# Saison Cider?



## bullsneck (6/2/14)

I've got 10L of Cider that looks like it's not fermenting. Damn S-04. 
I have another pack if dry yeast in the fridge, but it's a Belle Saison. Am I going to end up with 10Lof undrinkable Cider if I pitch the Saison in?


----------



## tiprya (6/2/14)

No, pitch it, but the lack of fermentation is unlikely to be helped by more yeast, it probably need nutrients and oxygenation.


----------



## Barry (7/2/14)

Saw a recipe in Brew Your Own, I think, which uses a saison yeast in a cider. It stated that the saison character is subdued but pleasant.


----------



## Airgead (7/2/14)

Yeasts do different things in cider (i could make a joke there but won't) than they do in beer. Generally, whatever characters they give to beer are much less pronounced in a cider as the precursor chemicals aren't present. You won't get any clove from a heffe yeast in a cider for example.

You should be OK with the saison yeast.

Cheers
Dave


----------



## doon (7/2/14)

Have you taken a gravity reading to see if it is or isn't fermenting?


----------



## Airgead (7/2/14)

Good point. Cider doesn't hold a stable foam like beer does so you tend to get less karausin when fermenting (having said that, a top cropping yeast will still foam madly on the top). They ferment more like wines than beers - maybe some little bubbles rising to the surface but no big foam.

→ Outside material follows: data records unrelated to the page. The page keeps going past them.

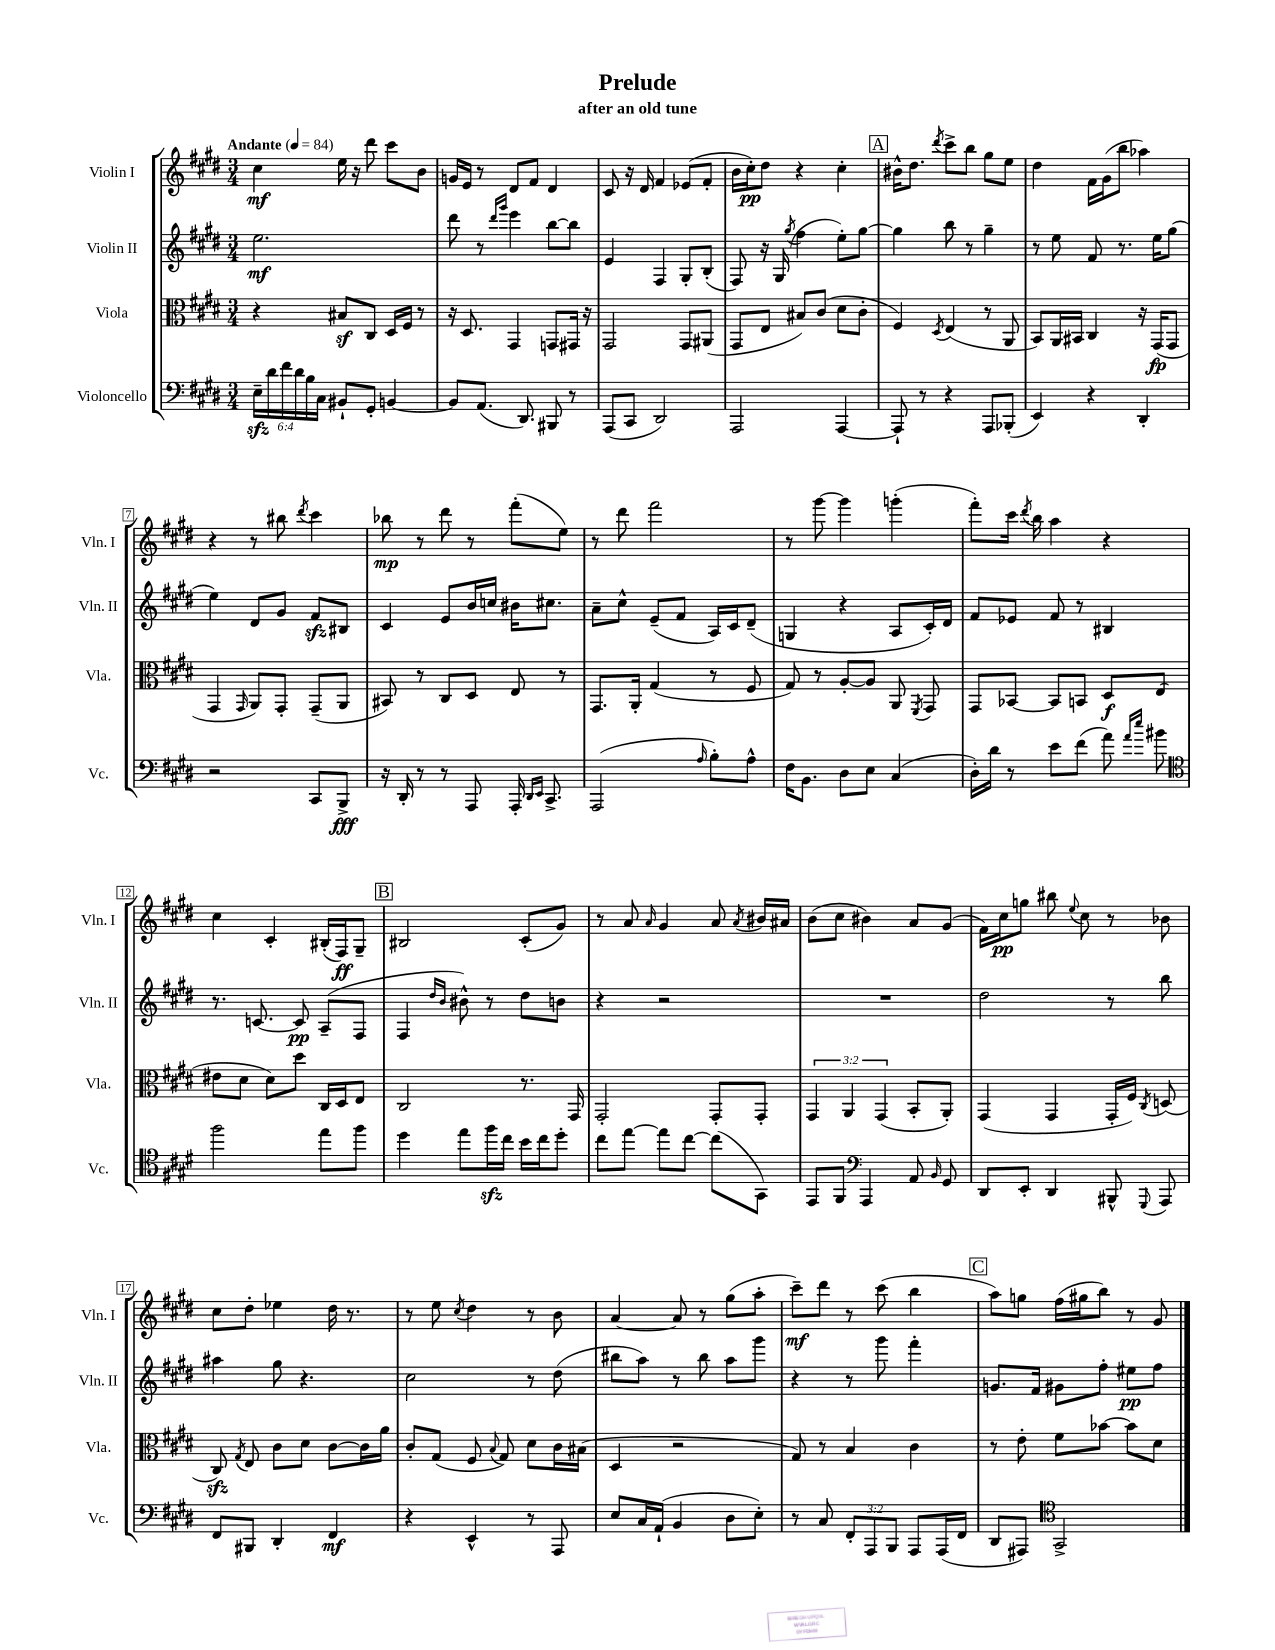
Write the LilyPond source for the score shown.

\header { title = "Prelude" subtitle = "after an old tune" }
<<
\new StaffGroup <<
\new Staff = "s0" \with { instrumentName = "Violin I" shortInstrumentName = "Vln. I" } {
    \clef treble \key e \major \numericTimeSignature \time 3/4 \tempo "Andante" 4 = 84
    \autoBeamOff cis''4\mf e''16 r16 dis'''8 cis'''8[ b'8] |
    g'16[ e'16] r8 dis'8[ fis'8] dis'4 |
    cis'8 r16 dis'16 fis'4 ees'8[( fis'8]-. |
    b'16[ cis''16-.\pp) dis''8] r4 cis''4-. |
    \mark \markup { \box "A" } bis'16[-^ dis''8.] \acciaccatura { dis'''8 } cis'''8[-> b''8] gis''8[ e''8] |
    dis''4 fis'16[ gis'16( b''8] aes''4) |
    r4 r8 bis''8 \acciaccatura { dis'''8 } cis'''4 |
    bes''8\mp r8 dis'''8 r8 fis'''8[-.( e''8]) |
    r8 dis'''8 fis'''2 |
    r8 gis'''8~ gis'''4 g'''4-.( |
    fis'''8[-.) cis'''16] \acciaccatura { dis'''8 } b''16 a''4 r4 |
    cis''4 cis'4-. bis16[-.( fis16\ff) gis8]-- |
    \mark \markup { \box "B" } bis2 cis'8[-.( gis'8]) |
    r8 a'8 \grace { a'16 } gis'4 a'8 \acciaccatura { a'8 } bis'16[ ais'16] |
    b'8[( cis''8] bis'4) a'8[ gis'8]( |
    fis'16[) cis''16\pp g''8] bis''8 \appoggiatura { e''8 } cis''8 r8 bes'8 |
    cis''8[ dis''8]-. ees''4 dis''16 r8. |
    r8 e''8 \acciaccatura { cis''8 } dis''4 r8 b'8 |
    a'4~ a'8 r8 gis''8[( a''8]-. |
    cis'''8[--\mf) dis'''8] r8 cis'''8( b''4 |
    \mark \markup { \box "C" } a''8[) g''8] fis''16[( gis''16 b''8]) r8 gis'8 \bar "|." |
}
\new Staff = "s1" \with { instrumentName = "Violin II" shortInstrumentName = "Vln. II" } {
    \clef treble \key e \major \numericTimeSignature \time 3/4
    \autoBeamOff e''2.\mf |
    dis'''8 r8 \grace { dis'''16[ gis'''16] } e'''4 b''8[~ b''8] |
    e'4 fis4 gis8[-. b8]-.( |
    fis8) r16 gis16( \acciaccatura { gis''8 } fis''4 e''8[-.) gis''8]~ |
    \mark \markup { \box "A" } gis''4 b''8 r8 gis''4-- |
    r8 e''8 fis'8 r8. e''16[ gis''8]( |
    e''4) dis'8[ gis'8] fis'8[\sfz bis8] |
    cis'4 e'8[ b'16 c''16] bis'16[ cis''8.] |
    a'8[-- cis''8]-^ e'8[--( fis'8] a16[) cis'16 dis'8]--( |
    g4 r4 a8[ cis'16-.) dis'16] |
    fis'8[ ees'8] fis'8 r8 bis4 |
    r8. c'8.~ c'8\pp a8[--( fis8] |
    \mark \markup { \box "B" } fis4 \grace { dis''16[ b'16] } bis'8-^) r8 dis''8[ b'8] |
    r4 r2 |
    R2. |
    dis''2 r8 b''8 |
    ais''4 gis''8 r4. |
    cis''2 r8 dis''8( |
    bis''8[ a''8]) r8 bis''8 a''8[ gis'''8] |
    r4 r8 gis'''8 fis'''4-. |
    \mark \markup { \box "C" } g'8.[ fis'16] gis'8[ fis''8]-. eis''8[\pp fis''8] \bar "|." |
}
\new Staff = "s2" \with { instrumentName = "Viola" shortInstrumentName = "Vla." } {
    \clef alto \key e \major \numericTimeSignature \time 3/4 \override Staff.TupletNumber.text = #tuplet-number::calc-fraction-text
    \autoBeamOff r4 bis8[\sf cis8] dis16[ fis16] r8 |
    r16 dis8. gis,4 g,8[ gis,16] r16 |
    gis,2 gis,8[ ais,8]( |
    gis,8[ e8] bis8[) cis'8]( dis'8[ cis'8]-. |
    \mark \markup { \box "A" } fis4) \acciaccatura { dis8 } e4( r8 a,8 |
    b,8[) a,16 bis,16] cis4 r16 gis,16[\fp( gis,8] |
    gis,4 \grace { gis,16 } a,8[) gis,8]-. gis,8[--( a,8] |
    bis,8) r8 cis8[ dis8] e8 r8 |
    gis,8.[ a,16]-. gis4( r8 fis8 |
    gis8) r8 a8[~-. a8] a,8 \acciaccatura { fis,8 } gis,8 |
    gis,8[ bes,8]~ bes,8[ b,8] dis8[\f e8]( |
    eis'8[ dis'8] dis'8[) dis''8] cis16[ dis16 e8] |
    \mark \markup { \box "B" } cis2 r8. gis,16 |
    gis,2-. gis,8[-. gis,8]-. |
    \tuplet 3/2 { gis,4 a,4 gis,4( } b,8[-. a,8]-.) |
    gis,4( gis,4 gis,16[-. fis16]) \acciaccatura { cis8 } d8( |
    cis8\sfz) \acciaccatura { gis8 } e8 cis'8[ dis'8] cis'8[~ cis'16 a'16] |
    cis'8[-. gis8]( fis8 \appoggiatura { b8 } gis8) dis'8[ cis'16 bis16]( |
    dis4 r2 |
    gis8) r8 b4 cis'4 |
    \mark \markup { \box "C" } r8 e'8-. fis'8[ bes'8]~ bes'8[ dis'8] \bar "|." |
}
\new Staff = "s3" \with { instrumentName = "Violoncello" shortInstrumentName = "Vc." } {
    \clef bass \key e \major \numericTimeSignature \time 3/4 \override Staff.TupletNumber.text = #tuplet-number::calc-fraction-text
    \autoBeamOff \tuplet 6/4 { e16[--\sfz dis'16 fis'16 dis'16 b16 cis16] } bis,8[-! gis,8]-. b,4~ |
    b,8[ a,8.]( dis,8.) bis,,8 r8 |
    a,,8[( cis,8] dis,2) |
    a,,2 a,,4~ |
    \mark \markup { \box "A" } a,,8-! r8 r4 a,,8[ bes,,8]-.( |
    e,4) r4 dis,4-. |
    r2 cis,8[ b,,8]->\fff |
    r16 dis,16-. r8 r8 a,,8 a,,16-. \grace { dis,16[ e,16] } cis,8.-> |
    a,,2( \grace { a16 } b8[-.) a8]-^ |
    fis16[ b,8.] dis8[ e8] cis4( |
    dis16[-.) dis'16] r8 e'8[ fis'8]( a'8) \grace { a'16[ e''16] } bis'8 |
    \clef tenor fis''2 e''8[ fis''8] |
    \mark \markup { \box "B" } dis''4 e''8[ fis''16\sfz cis''16] b'16[ cis''16 dis''8]-. |
    cis''8[ e''8]~ e''8[ cis''8]~ cis''8[( gis,8]) |
    e,8[ fis,8] \clef bass a,,4 a,8 \grace { b,16 } gis,8 |
    dis,8[ e,8]-. dis,4 bis,,8-^ \appoggiatura { gis,,8 } a,,8 |
    fis,8[ bis,,8] dis,4-. fis,4\mf |
    r4 e,4-^ r8 a,,8 |
    e8[ cis16 a,16]-!( b,4 dis8[ e8]-.) |
    r8 cis8 \tuplet 3/2 { fis,8[-. a,,8 b,,8] } a,,8[ a,,16( fis,16] |
    \mark \markup { \box "C" } dis,8[ ais,,8]) \clef tenor gis,2-> \bar "|." |
}
>>
>>
\layout { \context { \Score \override BarNumber.stencil = #(make-stencil-boxer 0.1 0.3 ly:text-interface::print) } }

And don't trust the airlock. It may be not sealed properly or clogged with kittens.

Cheers
Dave


----------



## Liam_snorkel (7/2/14)

Not sure how relevant it is - but I've fermented a few ginger beers using Belle saison and they have been crackers. It attenuates like crazy but doesn't leave it tasting completely dry, and seems to add some yeast character as well.


----------



## TimT (7/2/14)

Suspect ginger beers would work well with lots of yeast because apparently ginger root is a natural home for wild yeast. Maybe it has a friendly nutrient in it? Anyway, no matter how you add the ginger - in the boil, during the fermentation - the yeast seems to like it. I made a wheat beer with ginger last year; it was delish and had those qualities Liam Snorkel describes above.


----------